Metadata | |
---|---|
cEP | 22 |
Version | 1.0 |
Title | Quickstart Green Mode |
Authors | Ishan Srivastava mailto:ishan.srt@gmail.com |
Status | Implementation Due |
Type | Feature |
This document describes what is the Green Mode for coala-quickstart
and
how will this be implemented.
This cEP describes new type of config files which will be generated by
coala-quickstart
, how will they be different from the ones currently being
created, how is this helpful and the action-plan for adding this feature.
- Currently
coala-quickstart
generates config files which point out too many errors in the code-base of the project. - It asks too many questions in the "interactive mode" while generating the config file.
- The config files generated in "non-interactive mode" are not that specific to the project i.e. many optional bear settings are skipped and even many bears are skipped due to non-availability of "guessing" features.
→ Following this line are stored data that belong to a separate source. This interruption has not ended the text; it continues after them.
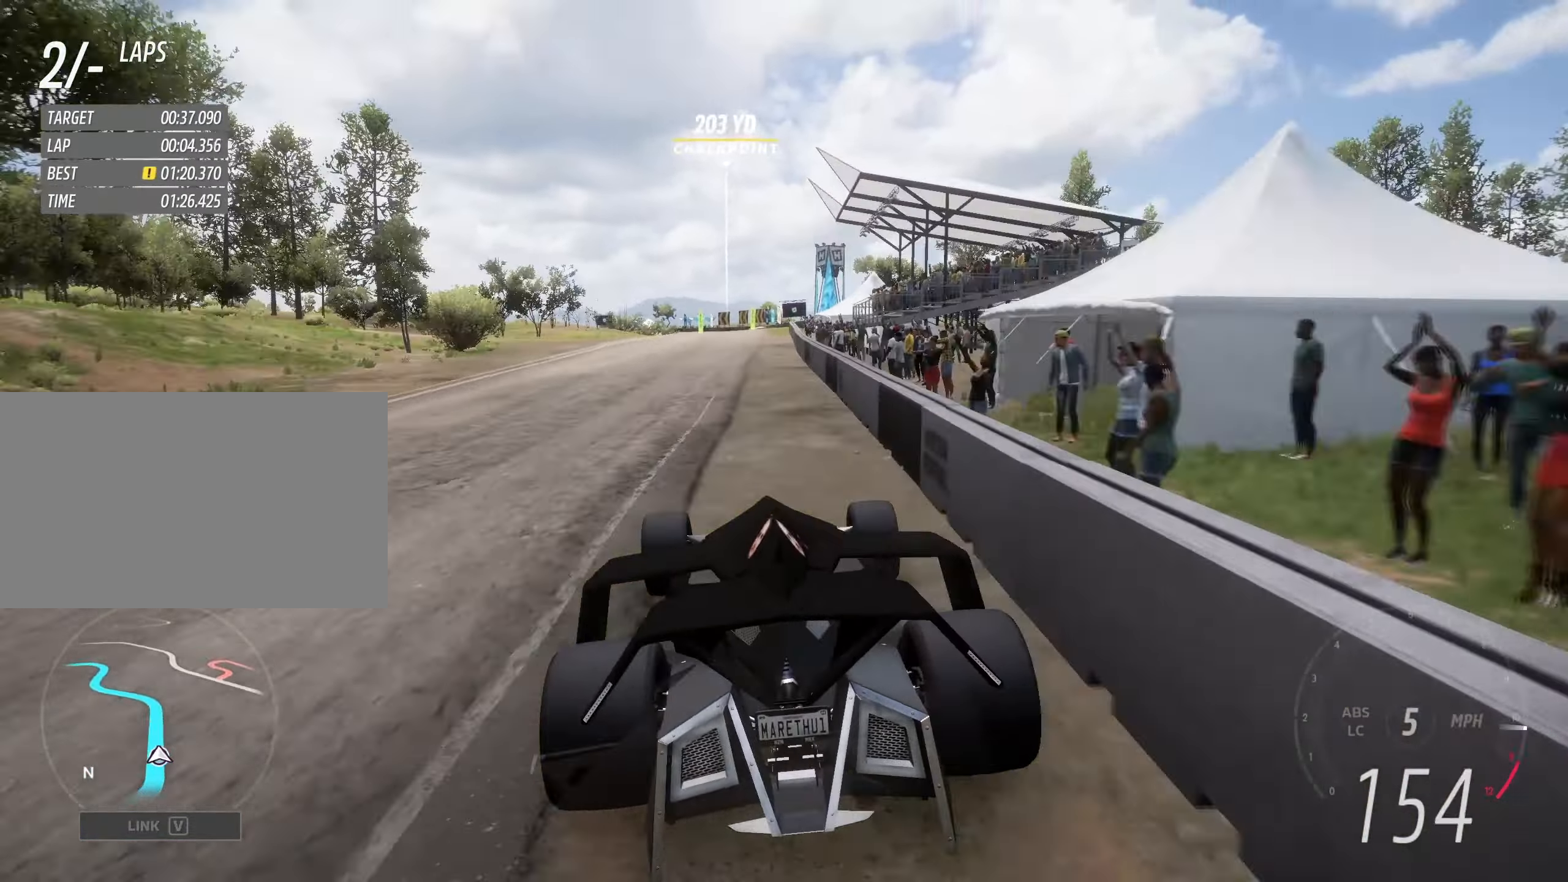
{"keys": ["w"], "events": [[33, "d", "down"], [133, "d", "up"]]}
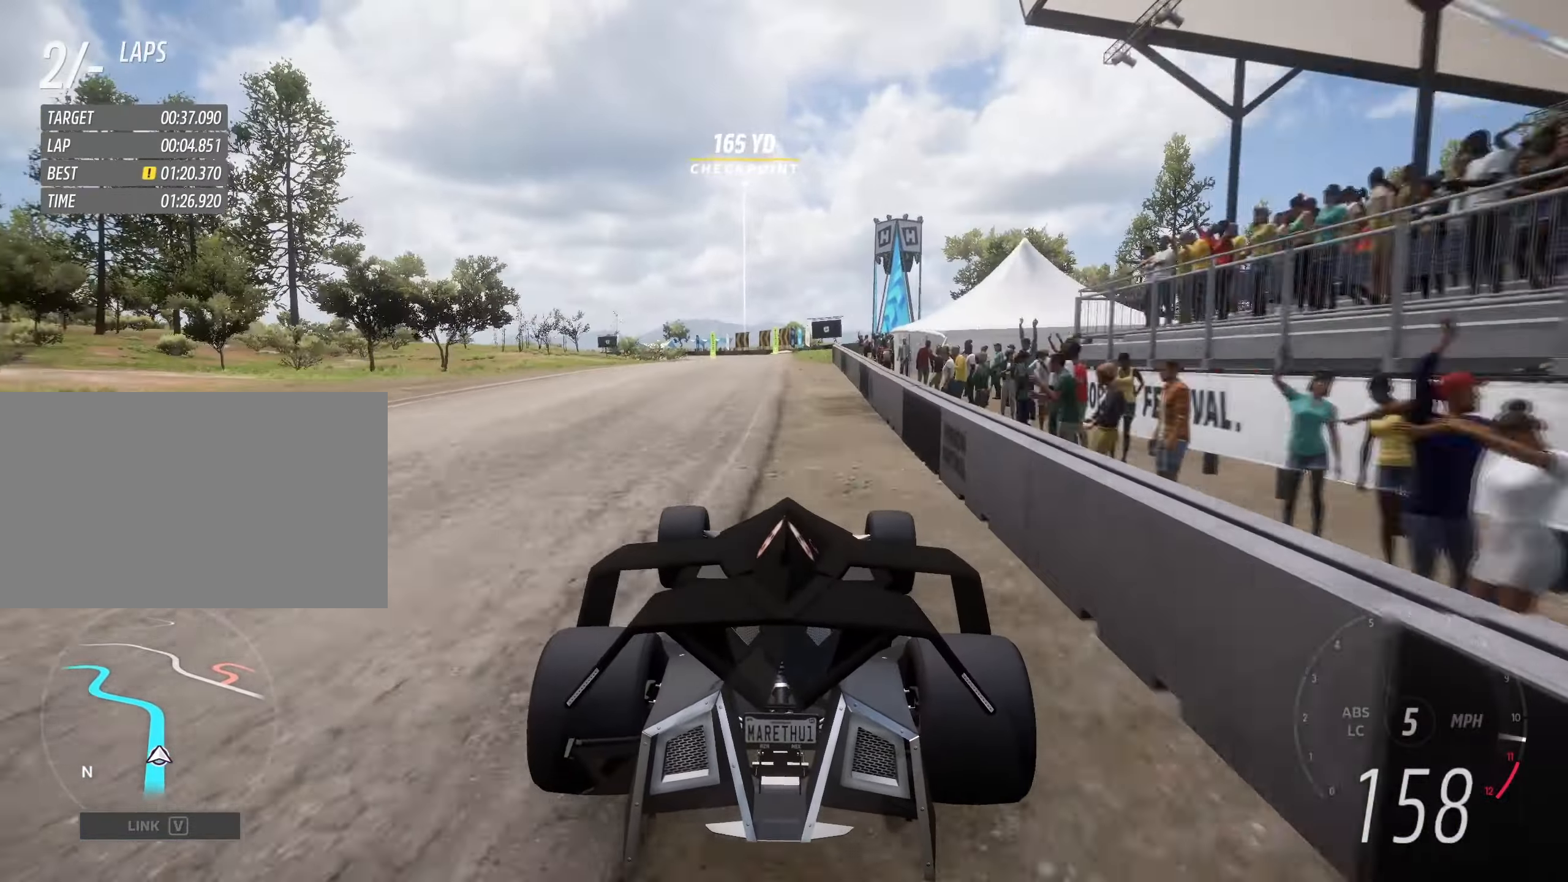
{"keys": ["w"], "events": [[233, "a", "down"], [283, "a", "up"]]}
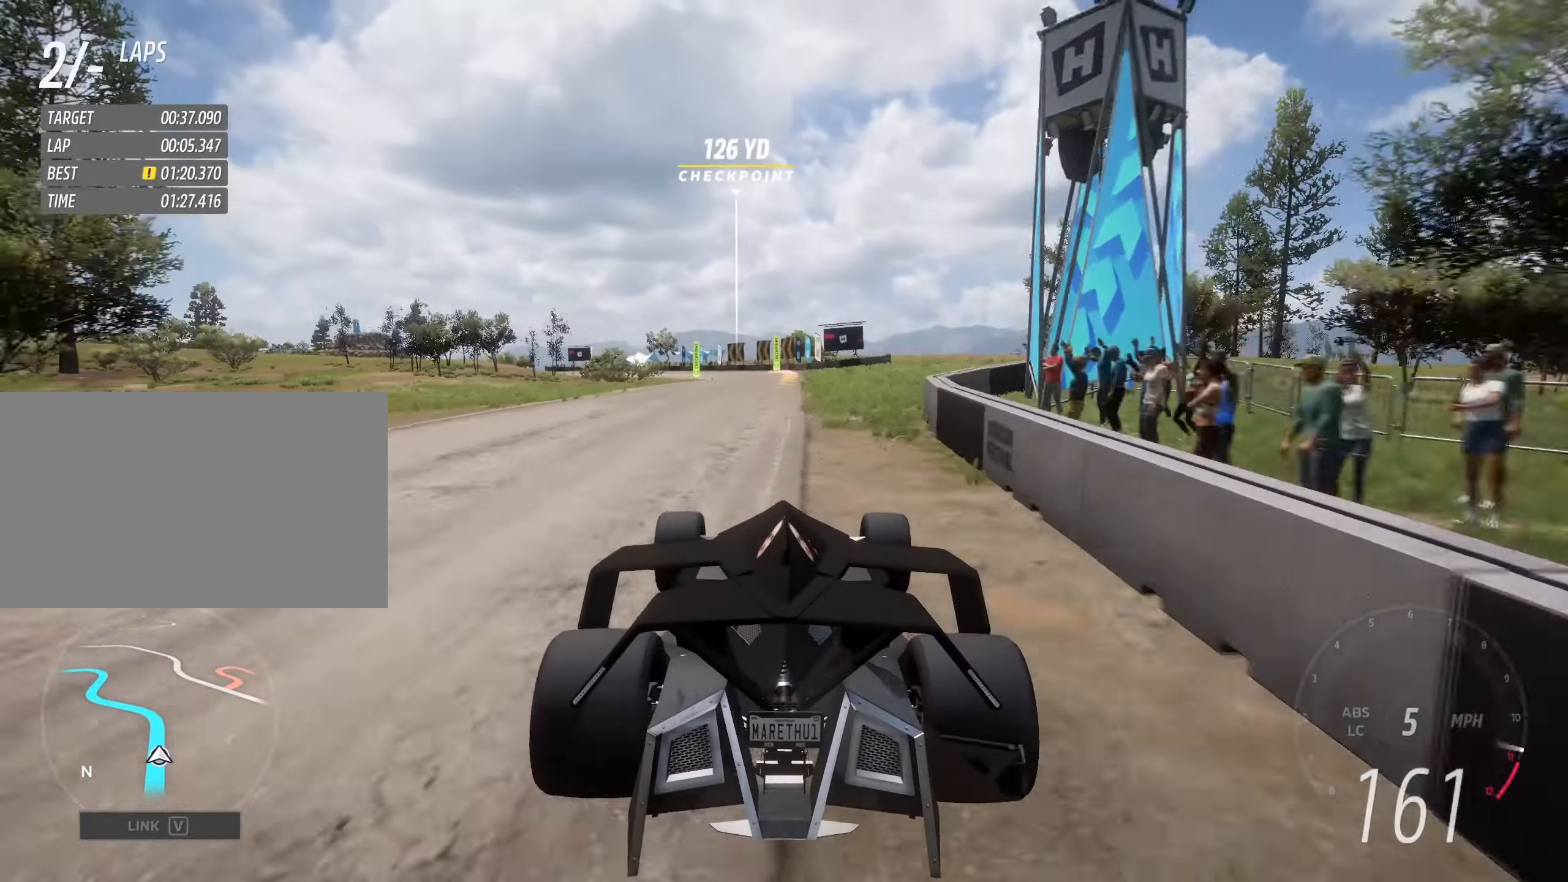
{"keys": ["w"], "events": []}
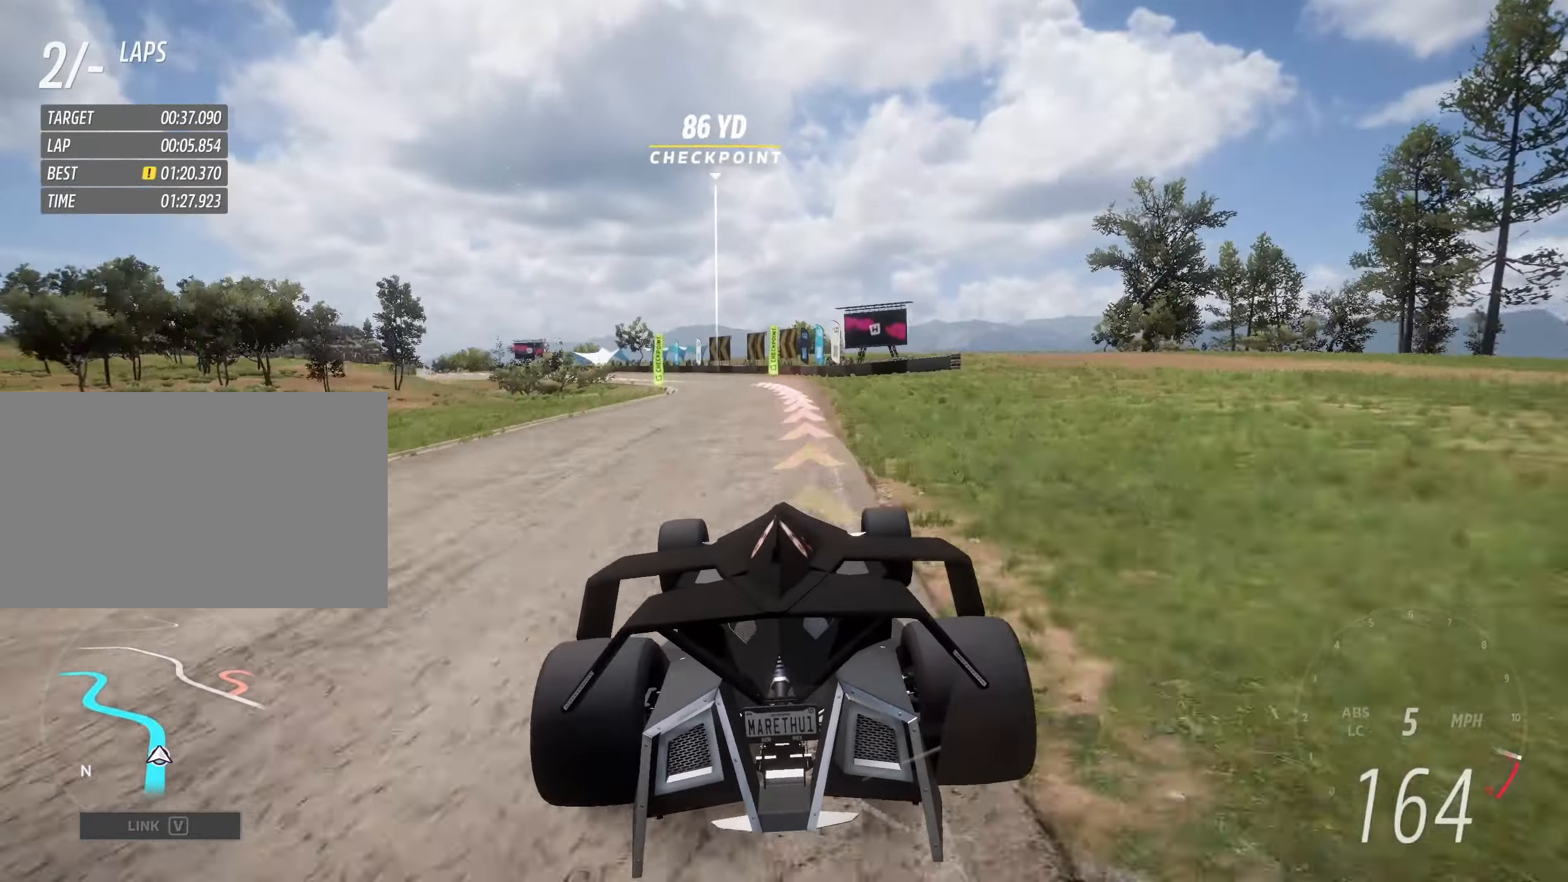
{"keys": ["a", "w"], "events": [[83, "a", "down"], [283, "a", "up"], [383, "a", "down"]]}
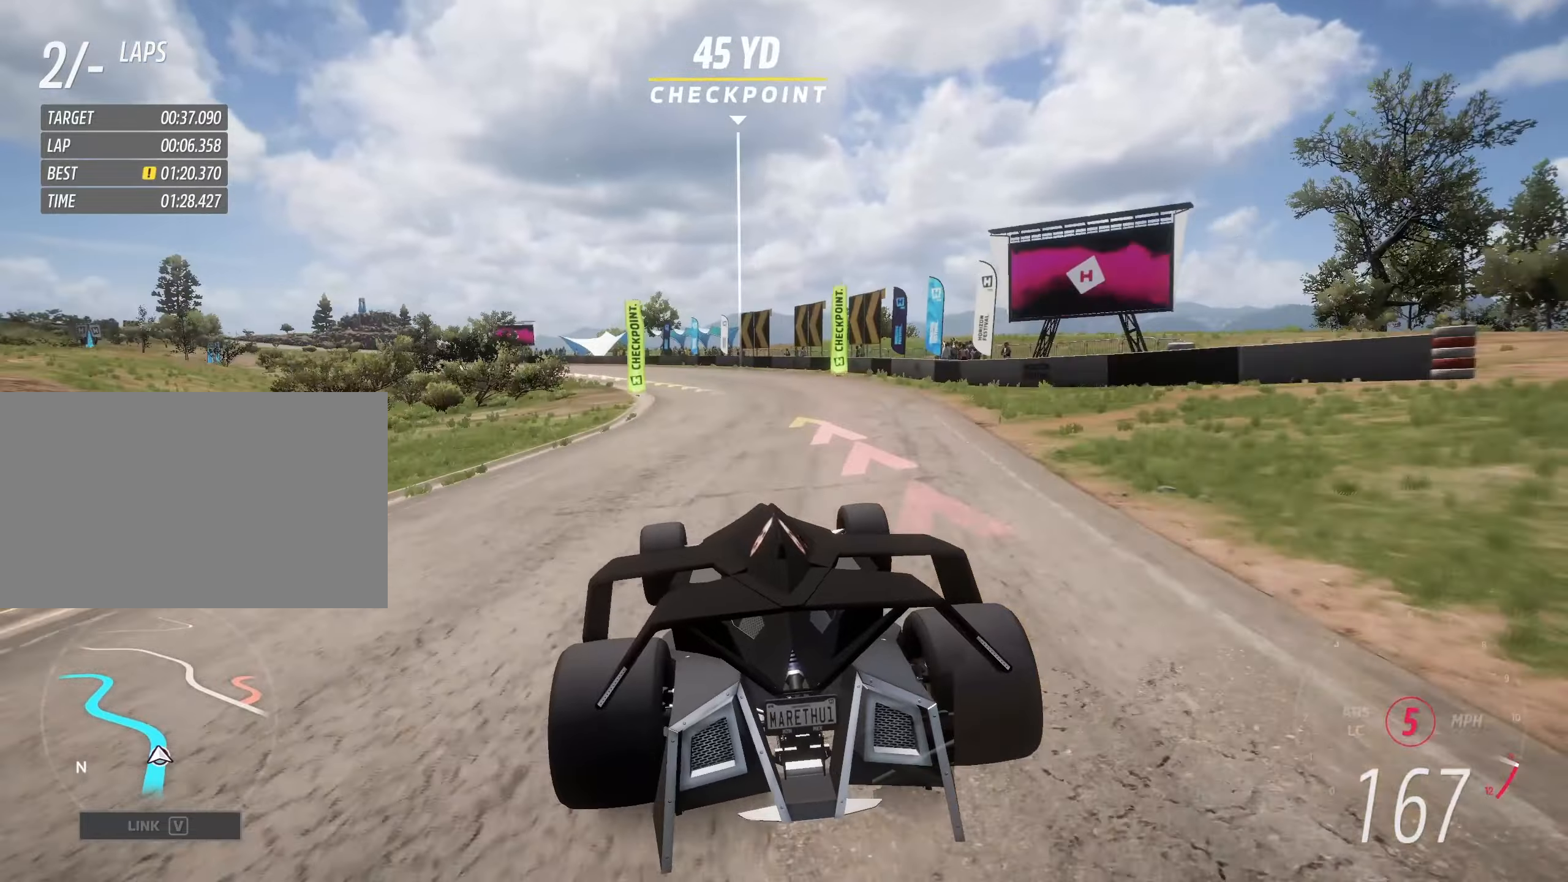
{"keys": ["a", "w"], "events": [[100, "a", "up"], [200, "a", "down"]]}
- The errors pointed out by coala using generated config files are generally undesirable for the project owners due to many organizations following their own custom code styles rather than following pre-defined standards implemented by most linters and bears.
- Preparing "green" configuration files which agree to the project's code style and adapt to their standards, with least user interaction, producing absolutely zero errors in the code base.
- The configuration file should be as specific as possible i.e. can point out maximum errors with least amount of manual edits in the future, for future inconsistencies in commits.
- Storing metadata in the new types of files and classes proposed to enhance the config file produced for future runs.
- Maintaining a GitHub repo for storing metadata of combinations of bear setting values already in use by existing organisations and using them as initial checks before resorting to Brute Force.
- Automating the task of Adding
.coafile
and CI to enforce it (example) to the level of generating config files so it is easier for newcomers to get involved to create easily mergeable Pull Request in other communities, which leads to easier adoption of coala.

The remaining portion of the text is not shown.